The sharing arrangement may be the most noteworthy aspect of the Bulldozer architecture, but the cores themselves are substantially changed from prior AMD processors, too.
The module's front end includes a prediction pipeline, which predicts what instructions will be used next. A separate fetch pipeline then populates the two instruction queues—one for each thread—with those instructions. The decoders convert complex x86 instructions into the CPU's simpler internal instructions. Bulldozer has four of these, like Nehalem, while Barcelona has three.
Each module has a trio of schedulers, one for each integer core and one for the FPU. And the integer cores themselves have two execution units and two address generation units each. Early Bulldozer diagrams showed four pipelines per integer core, giving the impression that the cores might have four ALUs each. As a result, we thought perhaps AMD might layer SMT on top of a Bulldozer module at some point in the future. Knowing what we do now, that outcome seems much less likely. Bulldozer doesn't look to have any "extra" execution hardware waiting to be exploited in those integer cores.
Although each module has only a single floating-point unit, that FPU should be substantially more capable than past AMD FPUs. You can see the dual integer MMX and 128-bit FMAC units in the diagram above. In a sort of quasi-SMT arrangement, the FPU can track two hardware threads, one for each "parent" core on the module.
The FPU supports nearly all the alphabet-soup extensions to the x86 ISA, up to and including SSSE3, SSE 4.1, 4.2, and Intel's new Advanced Vector Extensions (AVX). AVX allows for higher-throughput processing of graphics, media, and other parallelizable, floating-point-intensive workloads by doubling the width of SIMD vectors from 128 to 256 bits. Bulldozer's 128-bit FMAC units will work together on 256-bit vectors, effectively producing a single 256-bit vector operation per cycle. Intel's Sandy Bridge, due early in 2011, will have two 256-bit vector units capable of producing a 256-bit multiply and a 256-bit add in a single cycle, double Bulldozer's AVX peak.
Bulldozer's FPU has an advantage in another area, though, as the presence of two 128-bit FMAC units indicates. FMAC is short for "fused multiply-accumulate," an operation that's sometimes known as FMA, for "fused multiply-add," instead. Whatever you call it, a single operation that joins multiplication with addition is new territory for x86 processors, and it has two main benefits.
The first, pretty straightforwardly, is higher performance. The need to multiply two numbers and then add the result turns out to be very common in graphics and media workloads, and fusing them means the processor can achieve twice the throughput for those operations. We've seen multiply-add instructions in GPUs for ages, which is why each ALU in a GPU shader can produce two ops per clock at peak. With dual 128-bit FMACs, Bulldozer's peak FLOPS throughput should be comparable to Sandy Bridge's peak with AVX and 256-bit vectors.
Second, because an FMA operation feeds the result of the multiply directly into the adder without rounding, the mathematical precision of the result is higher.

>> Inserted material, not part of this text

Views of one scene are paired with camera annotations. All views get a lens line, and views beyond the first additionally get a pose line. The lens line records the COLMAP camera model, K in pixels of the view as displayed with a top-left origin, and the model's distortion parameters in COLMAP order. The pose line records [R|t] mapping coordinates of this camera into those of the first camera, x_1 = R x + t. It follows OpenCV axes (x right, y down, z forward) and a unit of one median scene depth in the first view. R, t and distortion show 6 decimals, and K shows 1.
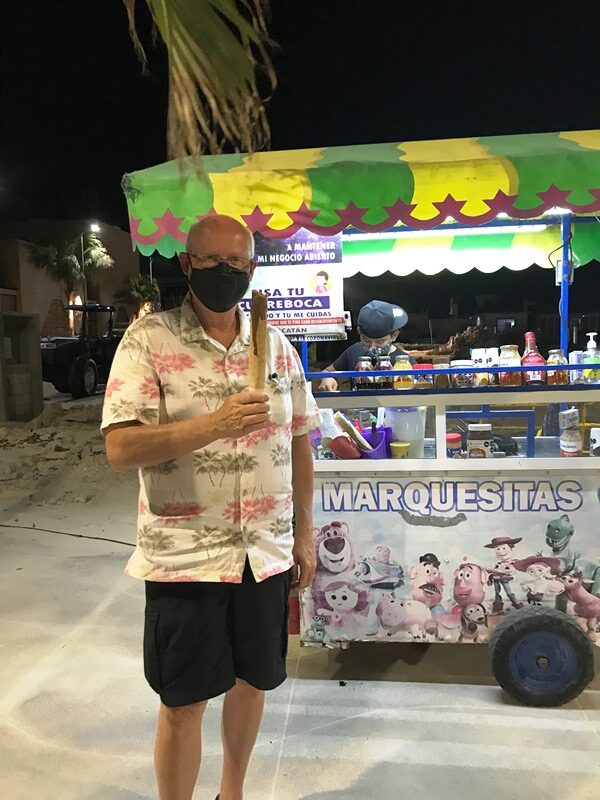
lens RADIAL K [[666.7, 0, 299.3], [0, 666.7, 396.7], [0, 0, 1]] dist [0.031595, -0.056321]
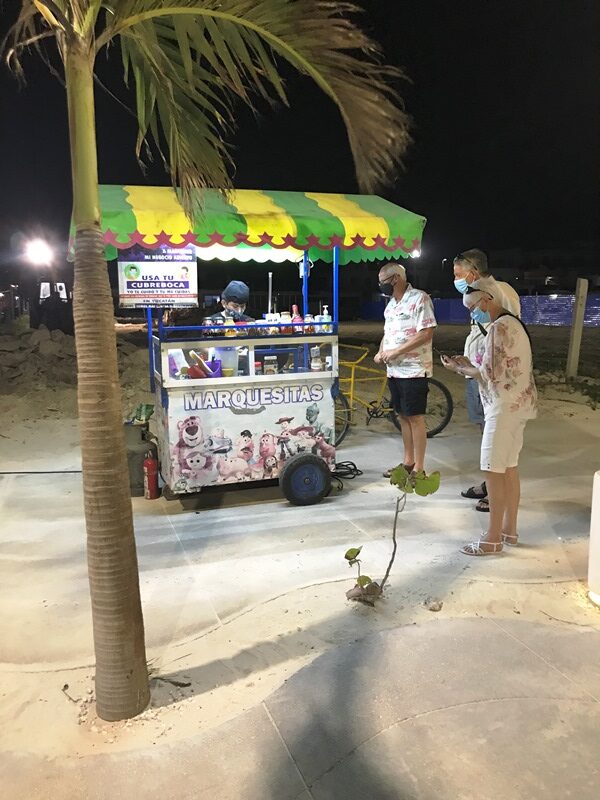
lens RADIAL K [[666.7, 0, 299.4], [0, 666.7, 400.6], [0, 0, 1]] dist [0.031595, -0.056321]
pose [[0.899960, -0.046497, 0.433486, -0.444285], [0.027499, 0.998371, 0.049997, 0.073783], [-0.435105, -0.033075, 0.899772, -0.650160]]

For this reason, the DirectX 11 generation of GPUs adopted FMA as their new standard, as well.
Crucially, Intel's Sandy Bridge will not support an FMA operation. Instead, FMA support is slated for Haswell, the architectural refresh coming a full "tick-tock" generation beyond Sandy Bridge, likely in 2013. Earlier this year, Intel architect Ronak Singhal told us the choice to leave FMA out of Sandy Bridge was driven by the fact that it's "not a small piece of logic" since it requires more sources, or operands, than usual. Intel chose to double the vector width first with AVX and push FMA down the road.
Thus, Bulldozer will be the first x86 processor with FMA capability. That distinction won't come without controversy, though. Bulldozer supports an AMD-sanctioned four-operand form of FMA operation, whereas Haswell will use a three-operand version. Both instructions will require compiler support and freshly compiled binaries, so we may see yet another fracture in the x86 ISA until Intel and AMD can settle on a single, preferred solution.
When Intel integrated a memory controller into Nehalem and basically aped AMD's blueprint for a system architecture, it reaped benefits in terms of computing throughput and bandwidth that AMD's current solutions haven't been able to match. There are many reasons why, but one of the big ones comes down to the effectiveness of Intel's data pre-fetch mechanisms, which pull likely-to-be-needed data into the processor's caches ahead of time, so it's ready and waiting when needed.
Bulldozer is getting an overhaul in this area, with multiple data prefetchers that operate according to different algorithms in order to predict more accurately what data may be required soon. If they work well, these prefetchers should allow Bulldozer to make more effective use of the tremendous bandwidth available in AMD's latest DDR3-fortified platforms.